-- AVAILABLE RECORDS follows --

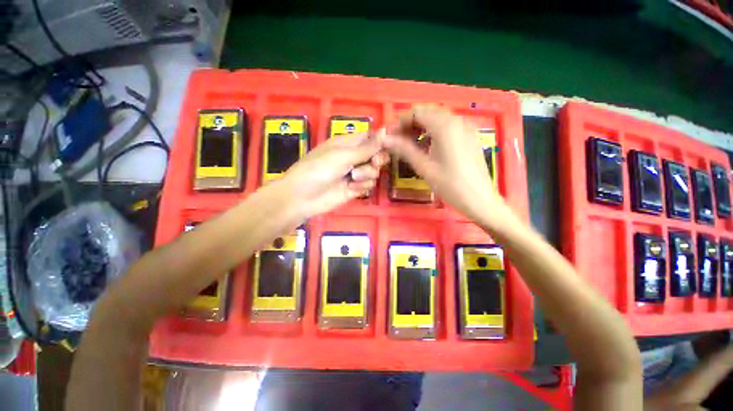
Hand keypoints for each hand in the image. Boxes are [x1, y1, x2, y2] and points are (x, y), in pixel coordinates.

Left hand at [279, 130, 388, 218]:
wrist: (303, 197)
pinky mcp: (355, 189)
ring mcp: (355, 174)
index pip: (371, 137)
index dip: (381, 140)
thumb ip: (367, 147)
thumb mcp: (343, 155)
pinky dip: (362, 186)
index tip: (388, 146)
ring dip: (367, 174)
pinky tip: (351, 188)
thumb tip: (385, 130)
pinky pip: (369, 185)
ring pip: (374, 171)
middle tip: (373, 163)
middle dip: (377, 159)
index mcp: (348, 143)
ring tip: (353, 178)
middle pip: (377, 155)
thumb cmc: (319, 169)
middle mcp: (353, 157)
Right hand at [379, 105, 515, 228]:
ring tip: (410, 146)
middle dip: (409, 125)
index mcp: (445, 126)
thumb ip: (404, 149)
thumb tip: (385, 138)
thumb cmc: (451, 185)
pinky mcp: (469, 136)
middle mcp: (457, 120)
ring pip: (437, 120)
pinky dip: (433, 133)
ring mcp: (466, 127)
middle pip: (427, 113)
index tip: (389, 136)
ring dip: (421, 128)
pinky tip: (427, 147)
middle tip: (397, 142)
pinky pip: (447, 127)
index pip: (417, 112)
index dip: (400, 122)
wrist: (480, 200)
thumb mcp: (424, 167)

-- AVAILABLE RECORDS concluded --
-- AVAILABLE RECORDS follows --

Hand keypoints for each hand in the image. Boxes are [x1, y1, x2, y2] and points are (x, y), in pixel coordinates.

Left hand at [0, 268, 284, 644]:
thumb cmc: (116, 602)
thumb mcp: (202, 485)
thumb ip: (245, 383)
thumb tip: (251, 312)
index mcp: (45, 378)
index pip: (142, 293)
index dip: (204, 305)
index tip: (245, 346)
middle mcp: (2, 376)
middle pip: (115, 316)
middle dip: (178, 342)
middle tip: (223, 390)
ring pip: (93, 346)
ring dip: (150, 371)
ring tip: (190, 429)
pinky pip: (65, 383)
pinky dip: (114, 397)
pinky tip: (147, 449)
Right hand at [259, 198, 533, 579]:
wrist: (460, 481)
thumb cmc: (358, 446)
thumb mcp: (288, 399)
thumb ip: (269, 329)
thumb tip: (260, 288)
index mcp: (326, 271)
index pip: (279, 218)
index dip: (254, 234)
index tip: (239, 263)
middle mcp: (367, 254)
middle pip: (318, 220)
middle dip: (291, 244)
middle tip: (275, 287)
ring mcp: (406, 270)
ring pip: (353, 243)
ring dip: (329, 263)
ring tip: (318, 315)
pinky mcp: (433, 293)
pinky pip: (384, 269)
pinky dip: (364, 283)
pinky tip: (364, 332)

-- AVAILABLE RECORDS concluded --

EXERCISE AIM
As the answer, set down only the lines from the data above between the one holding "ring mcp: (466, 127)" and the one holding "thumb mcp: (424, 167)", inclusive, exactly as they read.

TASK ANSWER
ring mcp: (466, 127)
middle pip: (427, 113)
index tip: (389, 136)
ring dip: (421, 128)
pinky tip: (427, 147)
middle tip: (397, 142)
pinky pip: (447, 127)
index pip: (417, 112)
index dip: (400, 122)
wrist: (480, 200)
thumb mcp: (424, 167)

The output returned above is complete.